Android apps are now being reviewed by humans before going live in the Play Store, a reversal of a previously laissez-faire approach that contrasted sharply with Apple.
Google says on its Android Developers Blog it’s already begun performing the internal app reviews before Monday’s announcement. By doing so the company is trying to convince developers that since no one noticed any delay, they shouldn't be concerned going forward.
The blog post promises app reviews will be processed “within a matter of hours after submission, rather than days or weeks.” You can catch a subtle dig at Apple’s App Store, which is notorious for lengthy delays when reviewing apps.
The story behind the story: When Android was first gaining traction as a viable competitor to the iPhone, one of its hallmark features was its openness—developers could publish apps immediately and with wide autonomy. However, that led to a lot of copyright issues and a litany of age-inappropriate selections.

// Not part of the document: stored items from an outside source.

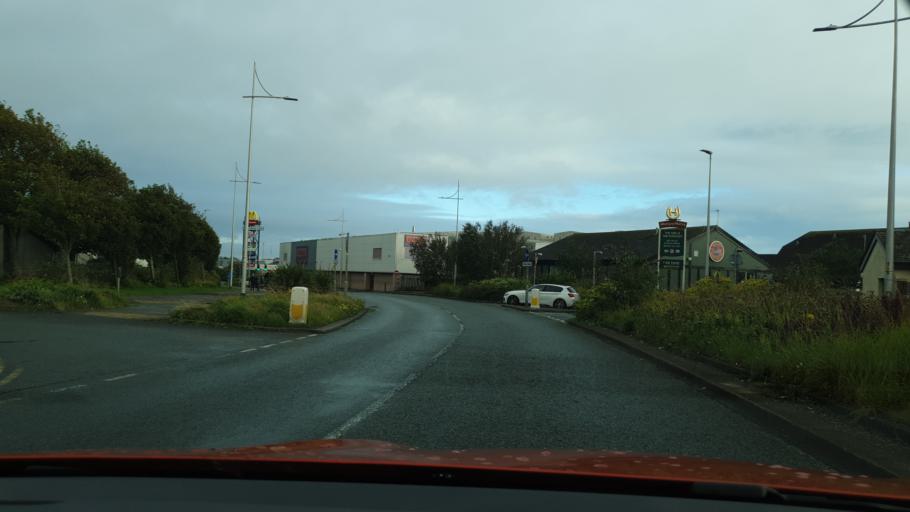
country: GB
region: England
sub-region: Cumbria
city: Barrow in Furness
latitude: 54.1163
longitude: -3.2385
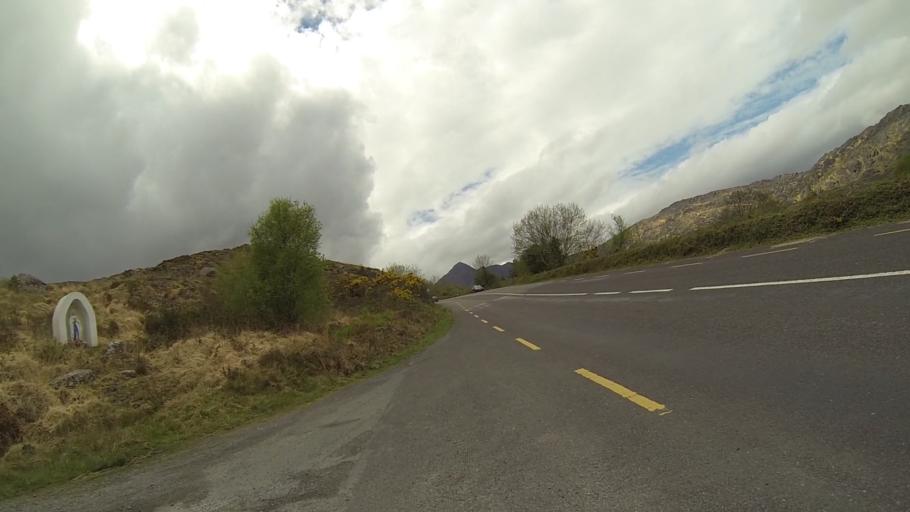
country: IE
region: Munster
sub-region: County Cork
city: Bantry
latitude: 51.7276
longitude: -9.5702
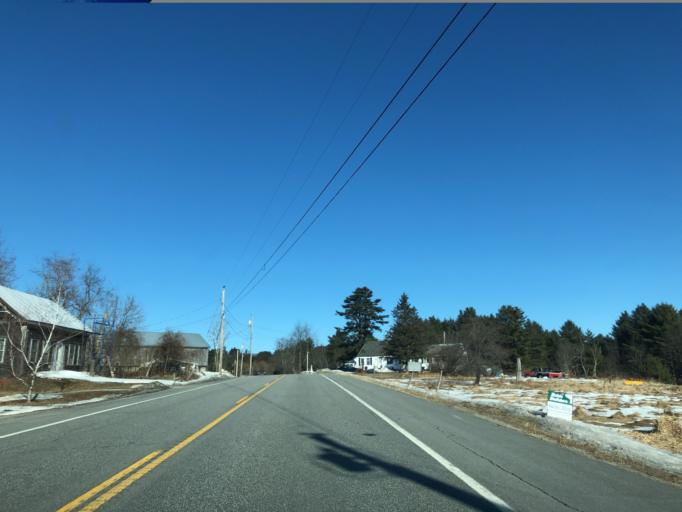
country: US
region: Maine
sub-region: Cumberland County
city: North Windham
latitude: 43.8440
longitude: -70.3840
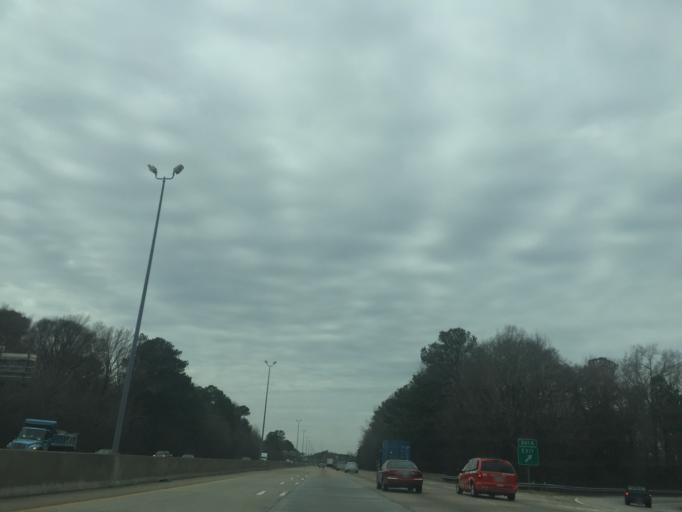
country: US
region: Virginia
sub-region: City of Hampton
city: Hampton
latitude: 37.0594
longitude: -76.4176
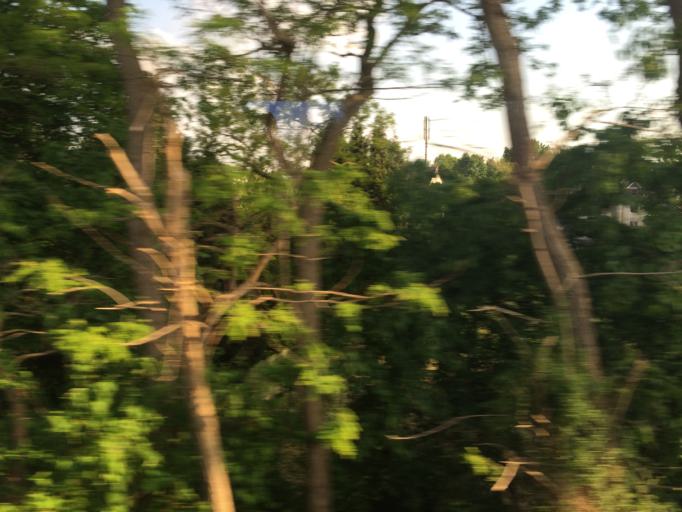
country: DE
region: North Rhine-Westphalia
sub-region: Regierungsbezirk Dusseldorf
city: Muelheim (Ruhr)
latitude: 51.4503
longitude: 6.8444
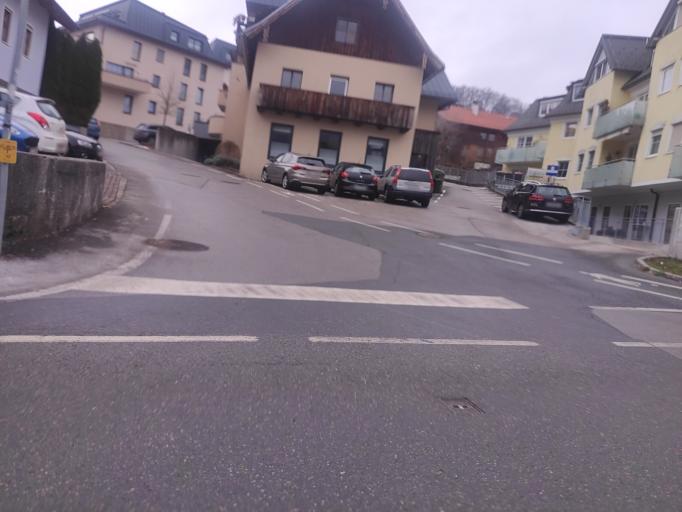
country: AT
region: Salzburg
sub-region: Politischer Bezirk Salzburg-Umgebung
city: Mattsee
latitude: 47.9689
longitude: 13.1039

Given that Google just paid out $7 billion to developers and is looking for a more family-friendly approach with YouTube for Kids, it needs tighter reign on its app storefront.
New ratings and developer rules
Developers are instructed in an email from Google Play to fill out a questionnaire for each of their apps to assist in assigning a rating. They’ll only need to repeat this process if an app update changes the content. Any apps that don’t get a rating could soon disappear from the Play Store in certain countries or territories.
The ratings are the same ones used by the International Age Ratings Coalition, which works with regional ratings boards like the ESRB and PEGI to deliver region-appropriate ratings.
The developer console also now has some tweaks designed to give developers a better idea as to why an app may have been rejected or removed from the Play Store. Google promises developers can now “easily fix” any issues rapidly with the more detailed instructions.
The new ratings will start showing up in the next few weeks, giving Google and developers time to label the existing catalogue of apps.